My hand, in its white fingerless glove, starts to freeze on the branch.
Then I hear that sound again. A high-pitched ah-ah-ah. I look all around for a flash of his green parka. Nothing. Smoke from the power station chimneys looks like snow clouds above me.
Perhaps it’s a bird.
But it gets louder, and seems human.
I let go of the branch. I have to grab a bramble to stop myself sliding down the bank and into the pool. Tiny thorns stick through my fingerless glove and into my skin. And then I remember coming here years before, slipping on the mud, grabbing a bramble to steady myself and tearing my palm on the thorns. A line of blood, edged by a flap of limp skin, pumped to the surface. Dad was already in the pool. I stepped forward into the water, and as I went deeper, the slime squeezed up between my toes. I went down. The cold water lapped underneath me – that was a shock, but a good one, I remember. The water licked me right along the place where I pee. I forgot the pain of my torn hand as the pool took me in.

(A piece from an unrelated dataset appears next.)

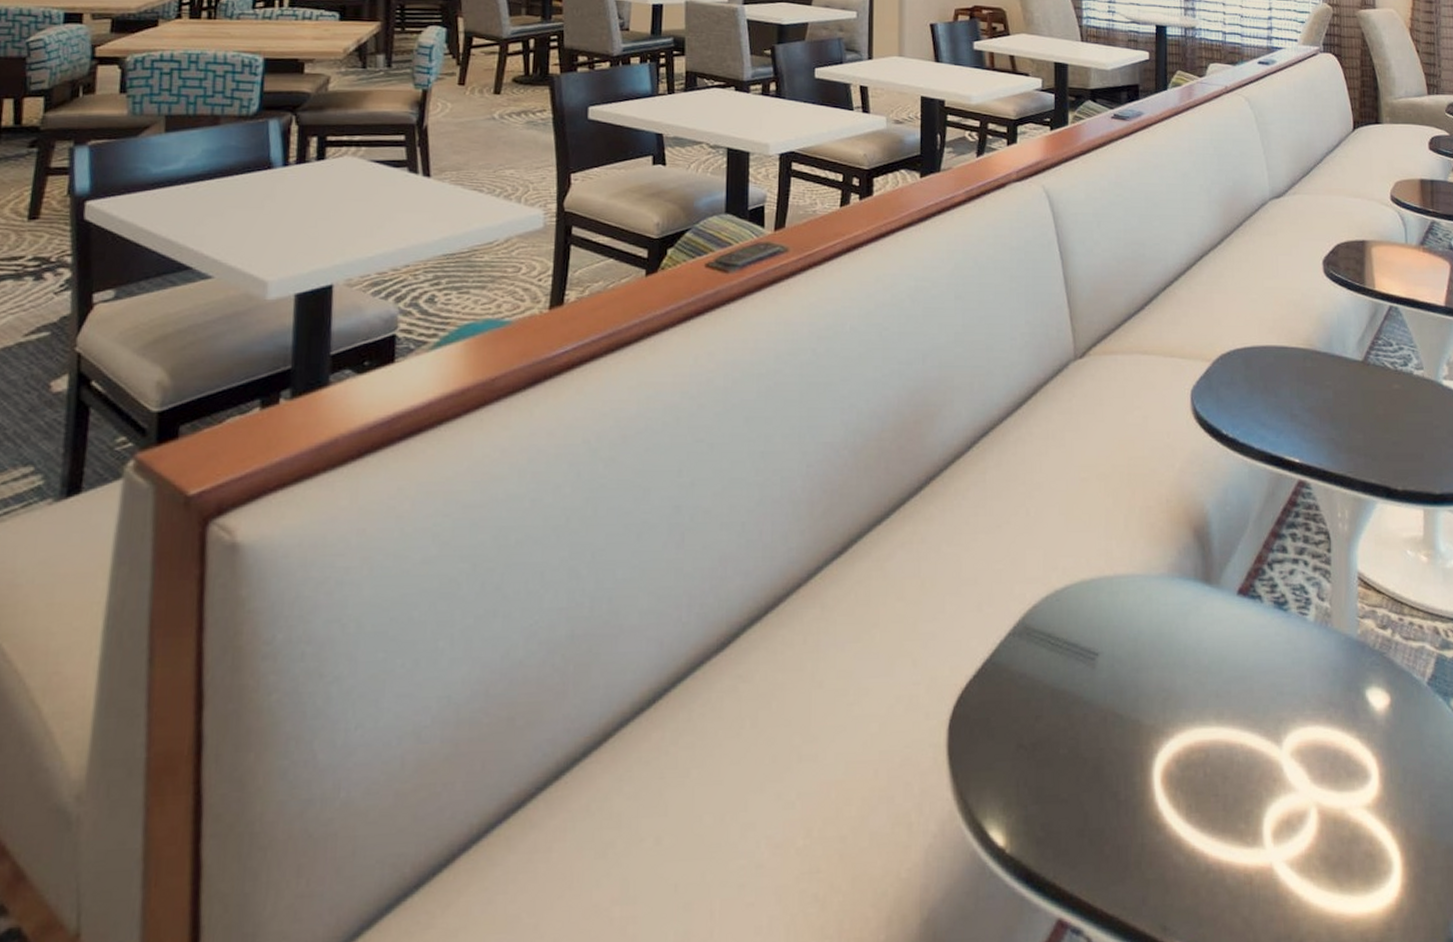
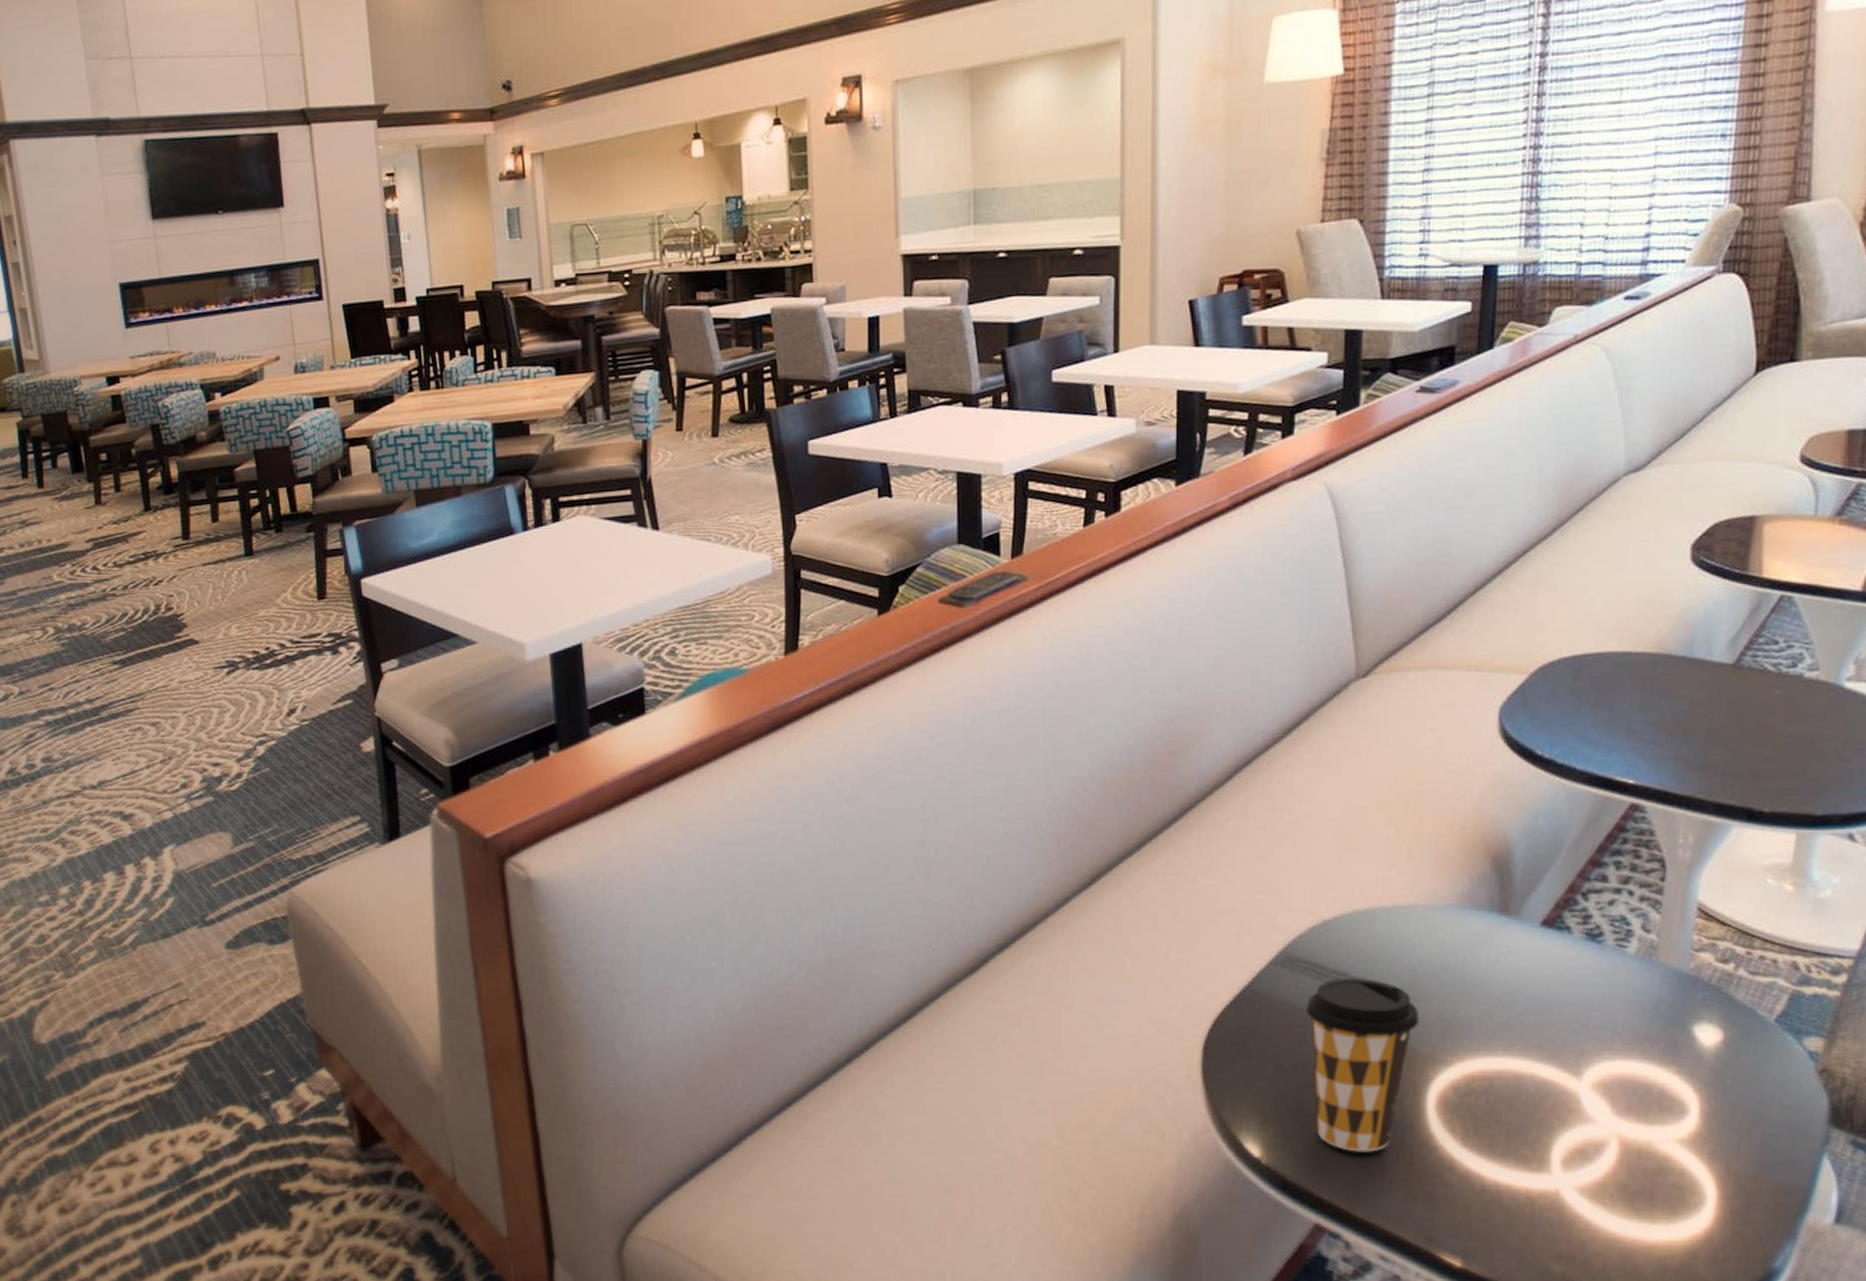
coffee cup: none [1042,648,1143,835] -> present [1306,977,1420,1152]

When Dad swam over and lifted me I felt like he could balance me on one outstretched palm.
If he was here, he’d tell me to look after myself. To take care. But those aren’t things you can do by yourself. You need someone else to do those things.
Ah-ah-ah.
Then I see someone.
Ah-ah-ah.
But it’s not Shane. It’s Rob.
I look again. There’s another boy. Their jackets move together on the other side of the pool. Rob’s going ah-ah-ah. Half singing, half sighing. I pick my way through a tangle of twigs and holly leaves so I can get a closer look. Then I crouch down and watch, still as a twitcher. I watch. I wait.

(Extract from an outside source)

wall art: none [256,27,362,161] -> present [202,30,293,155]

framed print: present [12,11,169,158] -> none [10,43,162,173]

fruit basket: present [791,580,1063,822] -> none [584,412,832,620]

Rob is leaning on a trunk right by the water’s edge, and Luke is standing in front of him, very close. They’re staring into each other’s faces as if they’re going to fight. They’re focused, wide-eyed, squaring up to one another, chests puffed out, feet planted on the floor.

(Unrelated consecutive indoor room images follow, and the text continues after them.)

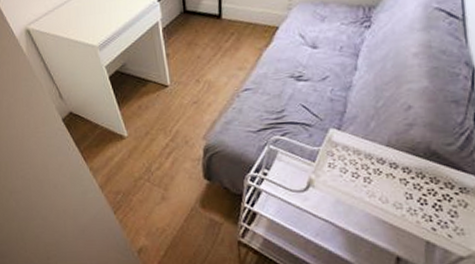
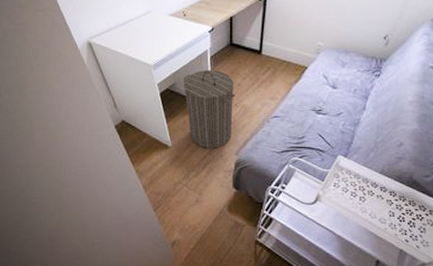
laundry hamper: none [134,43,196,135] -> present [184,70,236,148]

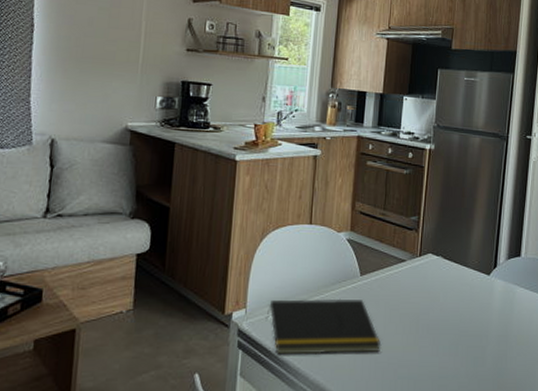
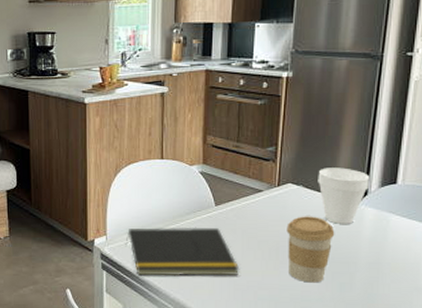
coffee cup: none [426,287,469,358] -> present [286,216,335,283]
cup: none [455,239,499,296] -> present [318,168,370,224]

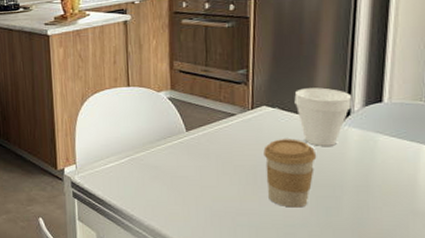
notepad: present [125,227,240,276] -> none [95,153,216,203]

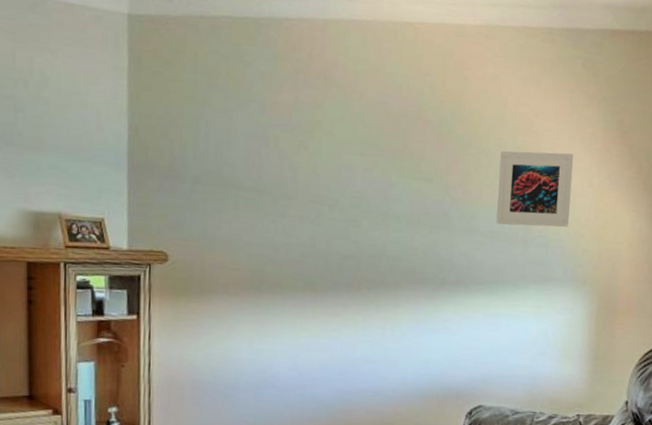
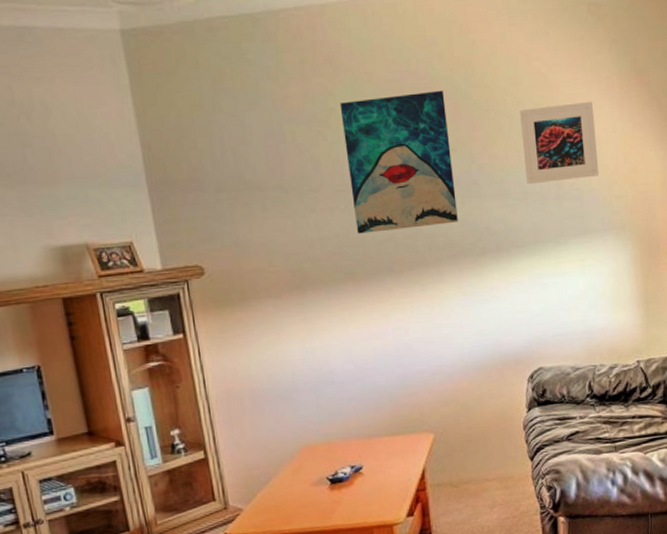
wall art: none [322,116,430,251] -> present [339,90,458,234]

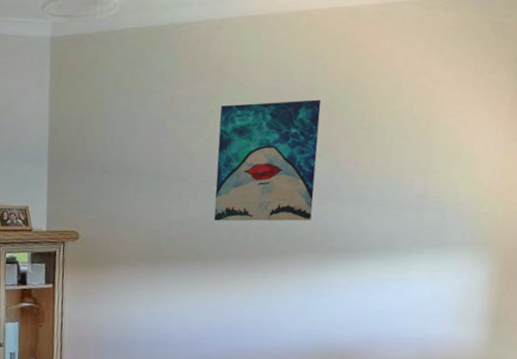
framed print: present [520,101,599,185] -> none [388,118,477,193]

I think Rob must be about to make his move, because he twitches his arm. But he moves it so slowly towards Luke I know he’s
not going to make any impact. Not at that speed. Then Rob stretches out his hand and slips all his fingers into the front
pocket of Luke’s jeans. He slips them in, easy, like I slipped into the pool when I’d torn my palm. Luke doesn’t flinch. He
leans back against the trunk, as if he’s relieved, and I see them kiss.
When we get back, Mum says, ‘That boy came round for you.’
He’s never done that before.
‘He stood on the step and just gawped at me. There’s no light on in there, is there? No one’s home.’
‘Who’s this?’ asks Simon, shaking out his Barbour jacket with a clacking noise. Mum raises her voice. ‘That boy. The backward one. You know.’
‘Oh,’ says Simon, with a look at me. ‘Him.’
‘I told him you were out with your boyfriend,’ Mum says. She lets out a tinkly laugh and flings her arms around Simon’s waist, beaming up at his glasses. She’s probably inspecting her reflection in them. Her perm’s dropped out now, but she’s wearing a new shoulder-padded cardigan and full eye make-up. Simon clamps her round the middle and she gives a squeal. ‘Ripe for the plucking,’ he says, winking at me.